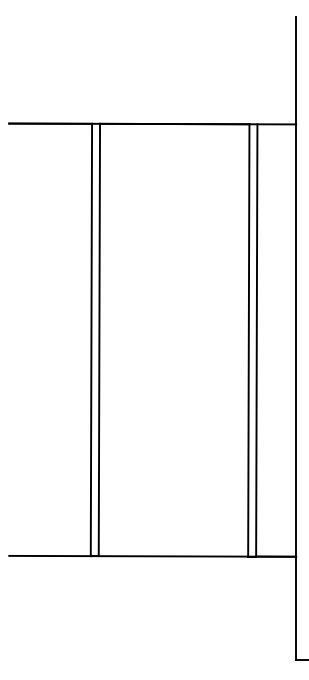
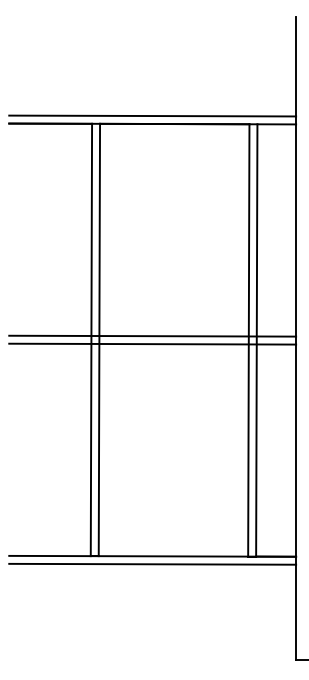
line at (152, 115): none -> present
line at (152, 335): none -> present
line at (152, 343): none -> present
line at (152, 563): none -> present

_ _ _ _ _ _ _

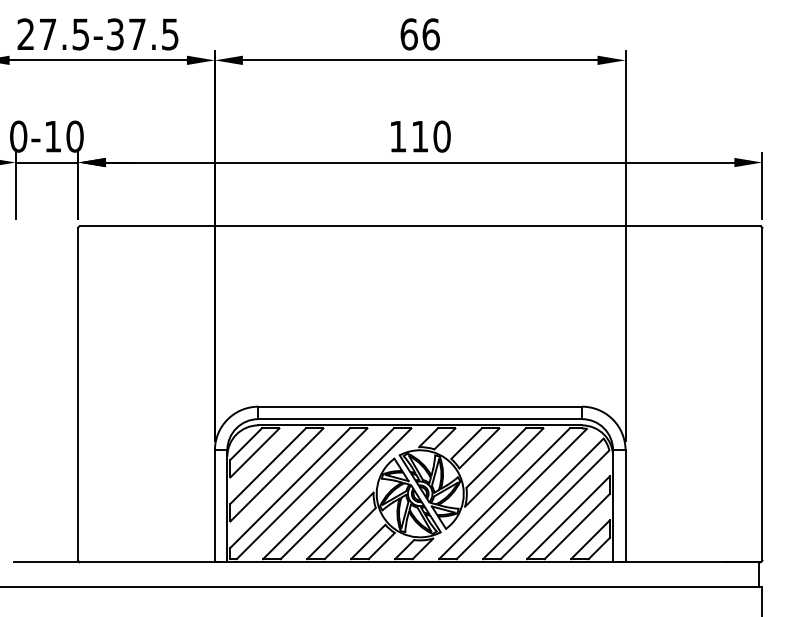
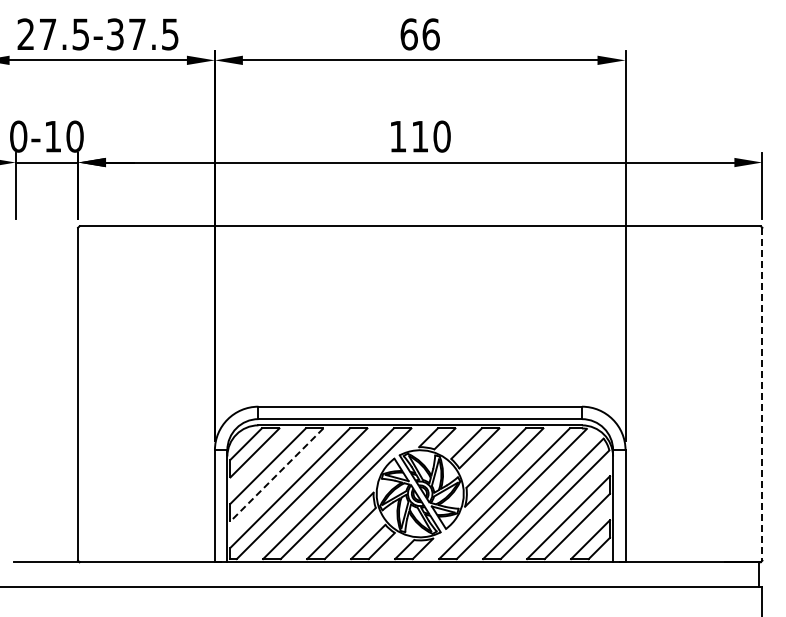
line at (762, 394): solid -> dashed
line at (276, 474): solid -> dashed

_ _ _ _ _ _ _

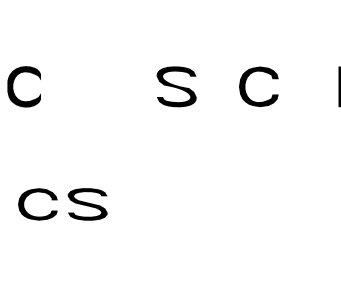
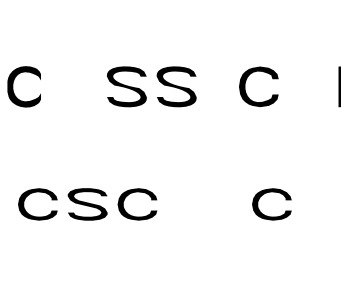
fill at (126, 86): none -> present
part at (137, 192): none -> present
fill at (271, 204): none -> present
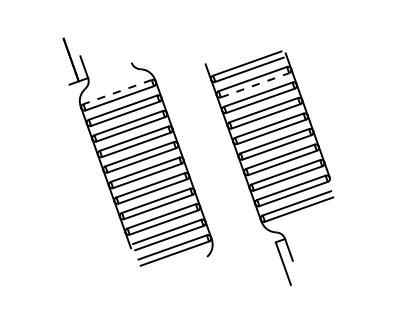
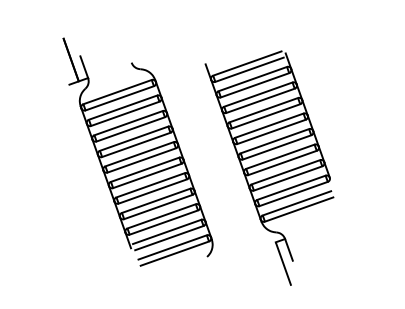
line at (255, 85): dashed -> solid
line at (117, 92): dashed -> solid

_ _ _ _ _ _ _

# Request
Return every line in the records above, from the line containing "line at (152, 115): none -> present" through the line containing "line at (152, 563): none -> present", both included, copied with no changes.

# Exercise output
line at (152, 115): none -> present
line at (152, 335): none -> present
line at (152, 343): none -> present
line at (152, 563): none -> present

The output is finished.